• _TASK BRIEF_: Would you return the lines between the one holding "1. Visualize SDSS FITS image/spextra" and the one holding "## Installation", inclusive, and only those, exactly as they stand in the listing below?

• _TASK INPUT_:
—————

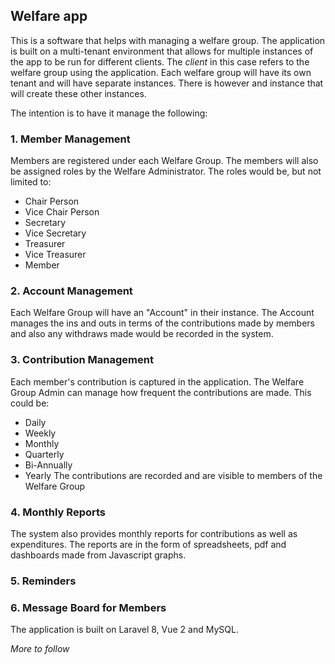 ## Welfare app

This is a software that helps with managing a welfare group. The application is built on a multi-tenant environment that allows for multiple instances of the app to be run for different clients. 
The _client_ in this case refers to the welfare group using the application. Each welfare group will have its own tenant and will have separate instances. There is however and instance that will create these other instances.

The intention is to have it manage the following:
### 1. Member Management
Members are registered under each Welfare Group. The members will also be assigned roles by the Welfare Administrator. The roles would be, but not limited to: 
+ Chair Person
+ Vice Chair Person
+ Secretary
+ Vice Secretary
+ Treasurer
+ Vice Treasurer
+ Member
### 2. Account Management
Each Welfare Group will have an "Account" in their instance. The Account manages the ins and outs in terms of the contributions made by members and also any withdraws made would be recorded in the system.
### 3. Contribution Management
Each member's contribution is captured in the application. The Welfare Group Admin can manage how frequent the contributions are made. This could be: 
+ Daily
+ Weekly
+ Monthly
+ Quarterly
+ Bi-Annually
+ Yearly
The contributions are recorded and are visible to members of the Welfare Group
### 4. Monthly Reports
The system also provides monthly reports for contributions as well as expenditures.
The reports are in the form of spreadsheets, pdf and dashboards made from Javascript graphs.
### 5. Reminders
### 6. Message Board for Members

The application is built on Laravel 8, Vue 2 and MySQL.

_More to follow_

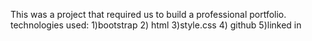 This was a project that required us to build a professional portfolio.
technologies used:
1)bootstrap
2) html
3)style.css
4) github
5)linked in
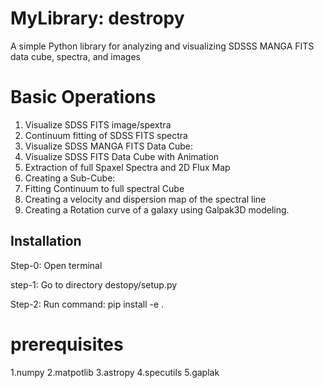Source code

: # MyLibrary: destropy

A simple Python library for analyzing and visualizing SDSSS MANGA FITS data cube, spectra, and images 

# Basic Operations
1. Visualize SDSS FITS image/spextra
2. Continuum fitting of SDSS FITS spectra
3. Visualize SDSS MANGA FITS Data Cube: 
4. Visualize SDSS FITS Data Cube with Animation
5. Extraction of full Spaxel Spectra and 2D Flux Map
6. Creating a Sub-Cube: 
7. Fitting Continuum to full spectral Cube
8. Creating a velocity and dispersion map of the spectral line
9. Creating a Rotation curve of a galaxy using Galpak3D modeling. 
   

## Installation
Step-0: Open terminal

step-1: Go to directory destopy/setup.py


Step-2: Run command: pip install -e .

# prerequisites
   1.numpy
   2.matpotlib
   3.astropy
   4.specutils
   5.gaplak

—————

• _TASK RESPONSE_:
1. Visualize SDSS FITS image/spextra
2. Continuum fitting of SDSS FITS spectra
3. Visualize SDSS MANGA FITS Data Cube: 
4. Visualize SDSS FITS Data Cube with Animation
5. Extraction of full Spaxel Spectra and 2D Flux Map
6. Creating a Sub-Cube: 
7. Fitting Continuum to full spectral Cube
8. Creating a velocity and dispersion map of the spectral line
9. Creating a Rotation curve of a galaxy using Galpak3D modeling. 
   

## Installation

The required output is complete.